At 226 Gilman Ave. there sits a lovely little building known, since 1947, as the Busy Bee. Since its opening, this company has held the hearts of this town by filling their stomachs with its homemade food and local recipes. Today, Mr. Larry Sloter has brought the beloved ‘quintessential neighborhood diner’ back to life. Mr. Sloter purchased the building from Georgeanna Wade and Donna English in 2016 and has put a tremendous effort into restoring and rebranding the business. He took the idea of a local diner and raised it to a whole different level. All of the food created here is made in-house via 30 local suppliers.
They’re open from 6 a.m. to 2 p.m. every day and if you are looking for a fantastic meal, incredibly friendly service, and an all around wonderful experience, then this is the place for you. Also, if you are in the mood for a bit of a challenge, feel free to try their pancake or bacon cheeseburger challenge!
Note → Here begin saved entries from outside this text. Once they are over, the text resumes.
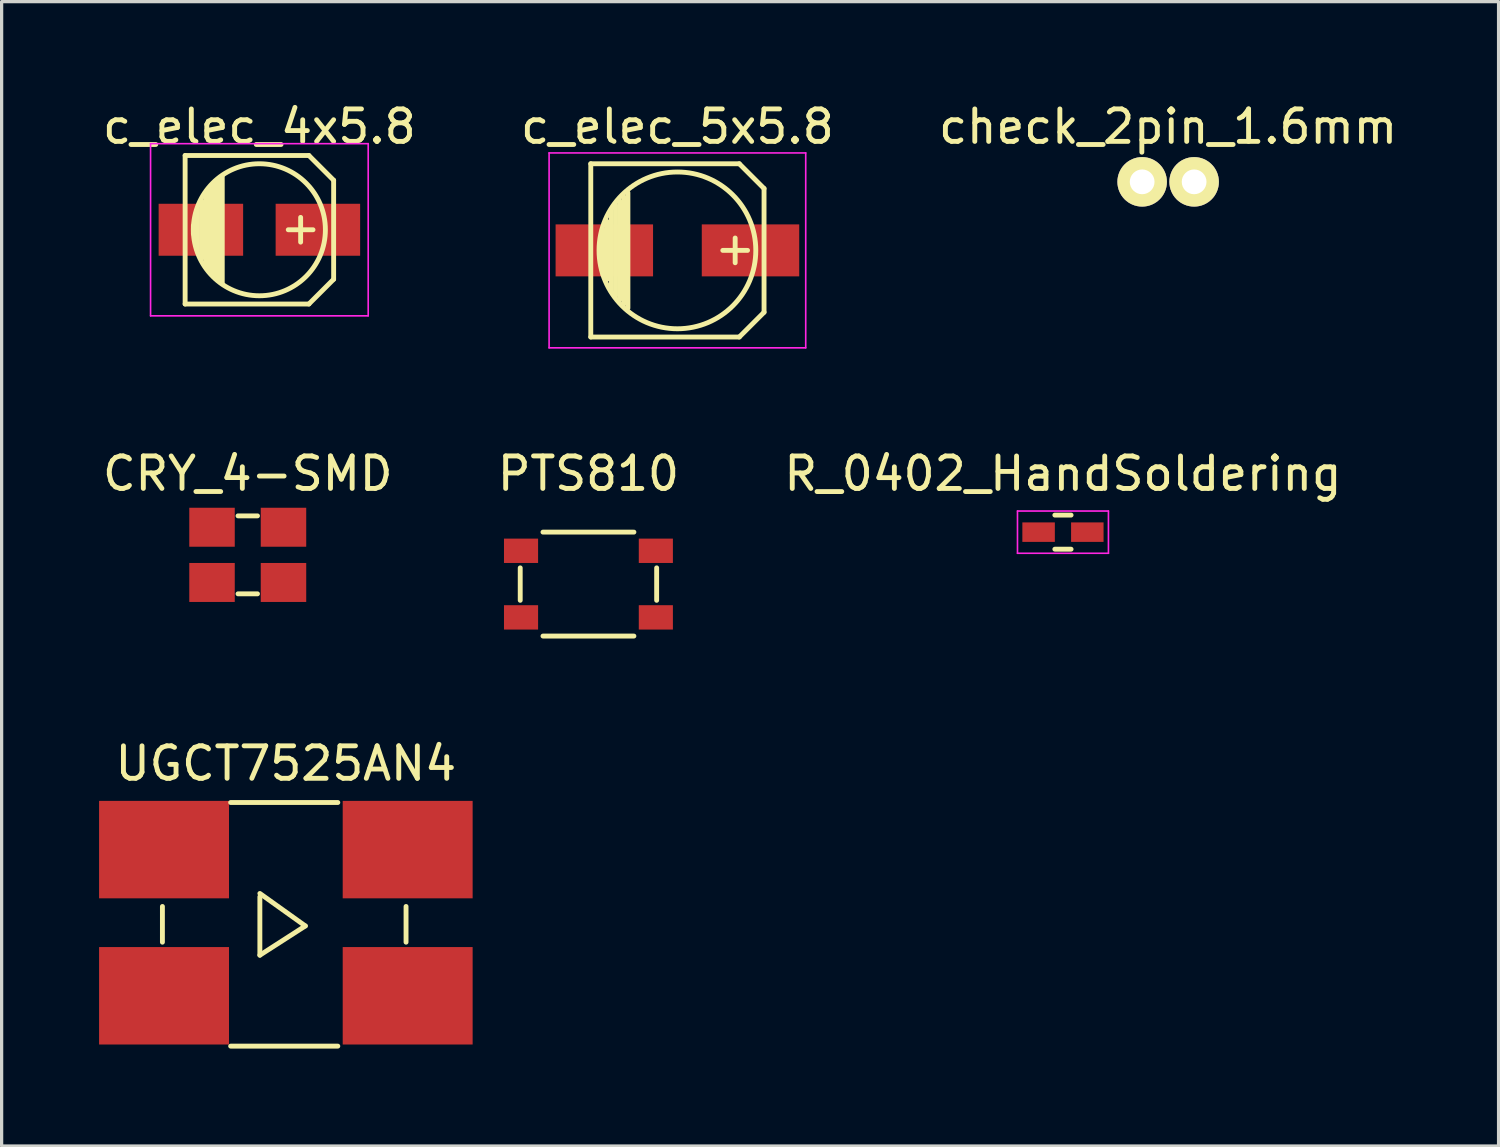
<source format=kicad_pcb>
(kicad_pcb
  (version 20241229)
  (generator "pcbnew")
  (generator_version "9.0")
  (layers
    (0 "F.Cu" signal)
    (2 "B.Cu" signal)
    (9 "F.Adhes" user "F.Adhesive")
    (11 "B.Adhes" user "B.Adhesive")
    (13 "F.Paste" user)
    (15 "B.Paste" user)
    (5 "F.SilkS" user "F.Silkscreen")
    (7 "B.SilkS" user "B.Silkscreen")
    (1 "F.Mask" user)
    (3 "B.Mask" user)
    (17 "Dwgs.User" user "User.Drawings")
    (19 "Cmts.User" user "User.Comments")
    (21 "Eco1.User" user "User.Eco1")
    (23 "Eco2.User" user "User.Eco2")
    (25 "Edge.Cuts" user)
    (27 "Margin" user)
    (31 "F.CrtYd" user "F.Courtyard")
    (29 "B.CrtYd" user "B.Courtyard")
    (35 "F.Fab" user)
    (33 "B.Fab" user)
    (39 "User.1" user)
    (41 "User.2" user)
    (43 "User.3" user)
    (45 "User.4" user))
  (footprint "PTS810"
    (layer "F.Cu")
    (at 15.065 14.931)
    (property "Reference" "PTS810" (at 0 -3.4 0) (layer "F.SilkS") (effects (font (size 1 1) (thickness 0.15))))
    (attr through_hole)
    (fp_line (start -2.1 -0.5) (end -2.1 0.5) (stroke (width 0.15) (type solid)) (layer "F.SilkS"))
    (fp_line (start -1.4 -1.6) (end 1.4 -1.6) (stroke (width 0.15) (type solid)) (layer "F.SilkS"))
    (fp_line (start -1.4 1.6) (end 1.4 1.6) (stroke (width 0.15) (type solid)) (layer "F.SilkS"))
    (fp_line (start 2.1 -0.5) (end 2.1 0.5) (stroke (width 0.15) (type solid)) (layer "F.SilkS"))
    (pad "1" smd rect (at -2.075 -1.025) (size 1.05 0.75) (layers "F.Cu" "F.Mask" "F.Paste"))
    (pad "1" smd rect (at 2.075 -1.025) (size 1.05 0.75) (layers "F.Cu" "F.Mask" "F.Paste"))
    (pad "2" smd rect (at -2.075 1.025) (size 1.05 0.75) (layers "F.Cu" "F.Mask" "F.Paste"))
    (pad "2" smd rect (at 2.075 1.025) (size 1.05 0.75) (layers "F.Cu" "F.Mask" "F.Paste")))
  (footprint "UGCT7525AN4"
    (layer "F.Cu")
    (at 5.75 25.355)
    (property "Reference" "UGCT7525AN4" (at 0 -4.9 0) (layer "F.SilkS") (effects (font (size 1 1) (thickness 0.15))))
    (attr through_hole)
    (fp_line (start -3.8 -0.5) (end -3.8 0.6) (stroke (width 0.15) (type solid)) (layer "F.SilkS"))
    (fp_line (start -1.7 -3.7) (end 1.6 -3.7) (stroke (width 0.15) (type solid)) (layer "F.SilkS"))
    (fp_line (start -1.7 3.8) (end 1.6 3.8) (stroke (width 0.15) (type solid)) (layer "F.SilkS"))
    (fp_line (start -0.8 1) (end -0.8 -0.8) (stroke (width 0.15) (type solid)) (layer "F.SilkS"))
    (fp_line (start 0.6 0.1) (end -0.8 -0.9) (stroke (width 0.15) (type solid)) (layer "F.SilkS"))
    (fp_line (start 0.6 0.1) (end -0.8 1) (stroke (width 0.15) (type solid)) (layer "F.SilkS"))
    (fp_line (start 3.7 -0.5) (end 3.7 0.6) (stroke (width 0.15) (type solid)) (layer "F.SilkS"))
    (pad "" smd rect (at 3.75 -2.25) (size 4 3) (layers "F.Cu" "F.Mask" "F.Paste"))
    (pad "" smd rect (at 3.75 2.25) (size 4 3) (layers "F.Cu" "F.Mask" "F.Paste"))
    (pad "1" smd rect (at -3.75 -2.25) (size 4 3) (layers "F.Cu" "F.Mask" "F.Paste"))
    (pad "2" smd rect (at -3.75 2.25) (size 4 3) (layers "F.Cu" "F.Mask" "F.Paste")))
  (footprint "CRY_4-SMD"
    (layer "F.Cu")
    (at 4.577 14.031)
    (property "Reference" "CRY_4-SMD" (at 0 -2.5 0) (layer "F.SilkS") (effects (font (size 1 1) (thickness 0.15))))
    (attr through_hole)
    (fp_line (start -0.3 -1.2) (end 0.3 -1.2) (stroke (width 0.15) (type solid)) (layer "F.SilkS"))
    (fp_line (start -0.3 1.2) (end 0.3 1.2) (stroke (width 0.15) (type solid)) (layer "F.SilkS"))
    (pad "" smd rect (at -1.1 -0.85) (size 1.4 1.2) (layers "F.Cu" "F.Mask" "F.Paste"))
    (pad "" smd rect (at 1.1 0.85) (size 1.4 1.2) (layers "F.Cu" "F.Mask" "F.Paste"))
    (pad "1" smd rect (at -1.1 0.85) (size 1.4 1.2) (layers "F.Cu" "F.Mask" "F.Paste"))
    (pad "2" smd rect (at 1.1 -0.85) (size 1.4 1.2) (layers "F.Cu" "F.Mask" "F.Paste")))
  (footprint "check_2pin_1.6mm"
    (layer "F.Cu")
    (at 32.911 2.548)
    (property "Reference" "check_2pin_1.6mm" (at 0 -1.7 0) (layer "F.SilkS") (effects (font (size 1 1) (thickness 0.15))))
    (attr through_hole)
    (pad "1" thru_hole circle (at -0.8 0) (size 1.524 1.524) (drill 0.762) (layers "*.Cu" "*.Mask" "F.SilkS"))
    (pad "2" thru_hole circle (at 0.8 0) (size 1.524 1.524) (drill 0.762) (layers "*.Cu" "*.Mask" "F.SilkS")))
  (footprint "c_elec_5x5.8"
    (layer "F.Cu")
    (at 17.804 4.658)
    (property "Reference" "c_elec_5x5.8" (at 0 -3.81 0) (layer "F.SilkS") (effects (font (size 1 1) (thickness 0.15))))
    (attr smd)
    (fp_line (start -2.667 -2.667) (end 1.905 -2.667) (stroke (width 0.15) (type solid)) (layer "F.SilkS"))
    (fp_line (start -2.667 2.667) (end -2.667 -2.667) (stroke (width 0.15) (type solid)) (layer "F.SilkS"))
    (fp_line (start -2.286 -0.635) (end -2.286 0.762) (stroke (width 0.15) (type solid)) (layer "F.SilkS"))
    (fp_line (start -2.159 -0.889) (end -2.159 0.889) (stroke (width 0.15) (type solid)) (layer "F.SilkS"))
    (fp_line (start -2.032 -1.27) (end -2.032 1.27) (stroke (width 0.15) (type solid)) (layer "F.SilkS"))
    (fp_line (start -1.905 1.397) (end -1.905 -1.397) (stroke (width 0.15) (type solid)) (layer "F.SilkS"))
    (fp_line (start -1.778 -1.524) (end -1.778 1.524) (stroke (width 0.15) (type solid)) (layer "F.SilkS"))
    (fp_line (start -1.651 1.651) (end -1.651 -1.651) (stroke (width 0.15) (type solid)) (layer "F.SilkS"))
    (fp_line (start -1.524 -1.778) (end -1.524 1.778) (stroke (width 0.15) (type solid)) (layer "F.SilkS"))
    (fp_line (start 1.778 -0.381) (end 1.778 0.381) (stroke (width 0.15) (type solid)) (layer "F.SilkS"))
    (fp_line (start 1.905 -2.667) (end 2.667 -1.905) (stroke (width 0.15) (type solid)) (layer "F.SilkS"))
    (fp_line (start 1.905 2.667) (end -2.667 2.667) (stroke (width 0.15) (type solid)) (layer "F.SilkS"))
    (fp_line (start 2.159 0) (end 1.397 0) (stroke (width 0.15) (type solid)) (layer "F.SilkS"))
    (fp_line (start 2.667 -1.905) (end 2.667 1.905) (stroke (width 0.15) (type solid)) (layer "F.SilkS"))
    (fp_line (start 2.667 1.905) (end 1.905 2.667) (stroke (width 0.15) (type solid)) (layer "F.SilkS"))
    (fp_circle (center 0 0) (end -2.413 0) (stroke (width 0.15) (type solid)) (fill no) (layer "F.SilkS"))
    (fp_line (start -3.95 -3) (end 3.95 -3) (stroke (width 0.05) (type solid)) (layer "F.CrtYd"))
    (fp_line (start -3.95 3) (end -3.95 -3) (stroke (width 0.05) (type solid)) (layer "F.CrtYd"))
    (fp_line (start 3.95 -3) (end 3.95 3) (stroke (width 0.05) (type solid)) (layer "F.CrtYd"))
    (fp_line (start 3.95 3) (end -3.95 3) (stroke (width 0.05) (type solid)) (layer "F.CrtYd"))
    (pad "1" smd rect (at 2.25 0) (size 3 1.6) (layers "F.Cu" "F.Mask" "F.Paste"))
    (pad "2" smd rect (at -2.25 0) (size 3 1.6) (layers "F.Cu" "F.Mask" "F.Paste")))
  (footprint "c_elec_4x5.8"
    (layer "F.Cu")
    (at 4.935 4.023)
    (property "Reference" "c_elec_4x5.8" (at 0 -3.175 0) (layer "F.SilkS") (effects (font (size 1 1) (thickness 0.15))))
    (attr smd)
    (fp_line (start -2.286 -2.286) (end -2.286 2.286) (stroke (width 0.15) (type solid)) (layer "F.SilkS"))
    (fp_line (start -2.032 0.127) (end -2.032 -0.127) (stroke (width 0.15) (type solid)) (layer "F.SilkS"))
    (fp_line (start -1.905 -0.635) (end -1.905 0.635) (stroke (width 0.15) (type solid)) (layer "F.SilkS"))
    (fp_line (start -1.778 0.889) (end -1.778 -0.889) (stroke (width 0.15) (type solid)) (layer "F.SilkS"))
    (fp_line (start -1.651 1.143) (end -1.651 -1.143) (stroke (width 0.15) (type solid)) (layer "F.SilkS"))
    (fp_line (start -1.524 -1.27) (end -1.524 1.27) (stroke (width 0.15) (type solid)) (layer "F.SilkS"))
    (fp_line (start -1.397 1.397) (end -1.397 -1.397) (stroke (width 0.15) (type solid)) (layer "F.SilkS"))
    (fp_line (start -1.27 -1.524) (end -1.27 1.524) (stroke (width 0.15) (type solid)) (layer "F.SilkS"))
    (fp_line (start -1.143 -1.651) (end -1.143 1.651) (stroke (width 0.15) (type solid)) (layer "F.SilkS"))
    (fp_line (start 1.27 -0.381) (end 1.27 0.381) (stroke (width 0.15) (type solid)) (layer "F.SilkS"))
    (fp_line (start 1.524 -2.286) (end -2.286 -2.286) (stroke (width 0.15) (type solid)) (layer "F.SilkS"))
    (fp_line (start 1.524 -2.286) (end 2.286 -1.524) (stroke (width 0.15) (type solid)) (layer "F.SilkS"))
    (fp_line (start 1.524 2.286) (end -2.286 2.286) (stroke (width 0.15) (type solid)) (layer "F.SilkS"))
    (fp_line (start 1.524 2.286) (end 2.286 1.524) (stroke (width 0.15) (type solid)) (layer "F.SilkS"))
    (fp_line (start 1.651 0) (end 0.889 0) (stroke (width 0.15) (type solid)) (layer "F.SilkS"))
    (fp_line (start 2.286 -1.524) (end 2.286 1.524) (stroke (width 0.15) (type solid)) (layer "F.SilkS"))
    (fp_circle (center 0 0) (end -2.032 0) (stroke (width 0.15) (type solid)) (fill no) (layer "F.SilkS"))
    (fp_line (start -3.35 -2.65) (end 3.35 -2.65) (stroke (width 0.05) (type solid)) (layer "F.CrtYd"))
    (fp_line (start -3.35 2.65) (end -3.35 -2.65) (stroke (width 0.05) (type solid)) (layer "F.CrtYd"))
    (fp_line (start 3.35 -2.65) (end 3.35 2.65) (stroke (width 0.05) (type solid)) (layer "F.CrtYd"))
    (fp_line (start 3.35 2.65) (end -3.35 2.65) (stroke (width 0.05) (type solid)) (layer "F.CrtYd"))
    (pad "1" smd rect (at 1.801 0) (size 2.601 1.6) (layers "F.Cu" "F.Mask" "F.Paste"))
    (pad "2" smd rect (at -1.801 0) (size 2.601 1.6) (layers "F.Cu" "F.Mask" "F.Paste")))
  (footprint "R_0402_HandSoldering"
    (layer "F.Cu")
    (at 29.673 13.332)
    (property "Reference" "R_0402_HandSoldering" (at 0 -1.8 0) (layer "F.SilkS") (effects (font (size 1 1) (thickness 0.15))))
    (attr smd)
    (fp_line (start -0.25 0.525) (end 0.25 0.525) (stroke (width 0.15) (type solid)) (layer "F.SilkS"))
    (fp_line (start 0.25 -0.525) (end -0.25 -0.525) (stroke (width 0.15) (type solid)) (layer "F.SilkS"))
    (fp_line (start -1.4 -0.65) (end -1.4 0.65) (stroke (width 0.05) (type solid)) (layer "F.CrtYd"))
    (fp_line (start -1.4 -0.65) (end 1.4 -0.65) (stroke (width 0.05) (type solid)) (layer "F.CrtYd"))
    (fp_line (start -1.4 0.65) (end 1.4 0.65) (stroke (width 0.05) (type solid)) (layer "F.CrtYd"))
    (fp_line (start 1.4 -0.65) (end 1.4 0.65) (stroke (width 0.05) (type solid)) (layer "F.CrtYd"))
    (pad "1" smd rect (at -0.75 0) (size 1 0.6) (layers "F.Cu" "F.Mask" "F.Paste"))
    (pad "2" smd rect (at 0.75 0) (size 1 0.6) (layers "F.Cu" "F.Mask" "F.Paste")))
  (gr_rect
    (start -3 -3)
    (end 43.083 32.23)
    (stroke (width 0.1) (type default))
    (fill no)
    (layer "Edge.Cuts")))
</source>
The building itself also has a fascinating history. It was built at 226 Gilman Ave. around 1888 by George Storck. Storck built this building to be his confectionary, bakery, and ice cream parlor. He worked until 1924, when he sold it to Henry G. and Maude E. Storck. Thus, it continued to be Storck’s Confectionary until 1940, when Maude retired, and the building went vacant. It stayed empty until 1945, when Orian J. McConaha purchased it to be their residence until 1947.
Interestingly, the business name ‘Busy Bee’ first showed up in town in 1945 at 607 Putnam Street, and in 1947 it moved to its current location in Harmar. The gentleman who owned and ran the business was Donovan Williamson until 1954, when it was sold to Harry T. and Lily Mae Roberts. They reopened the business on April 1st, 1954. From here onwards, many people remember coming here before or after school for a snack or to hang out with friends, and many of the patrons who still eat here today could tell you lovely stories about what it was like when the Roberts’ ran the house. This is the era where the Busy Bee first earned its reputation.
Sadly, Harry passed in 1994, but it is believed by many of the current and past staff that he is still in the building. Many have recounted stories where the water would turn on by itself, doors will open but no one visible walks through, and occasionally thuds or footsteps can be heard on the upper floor when no one is there.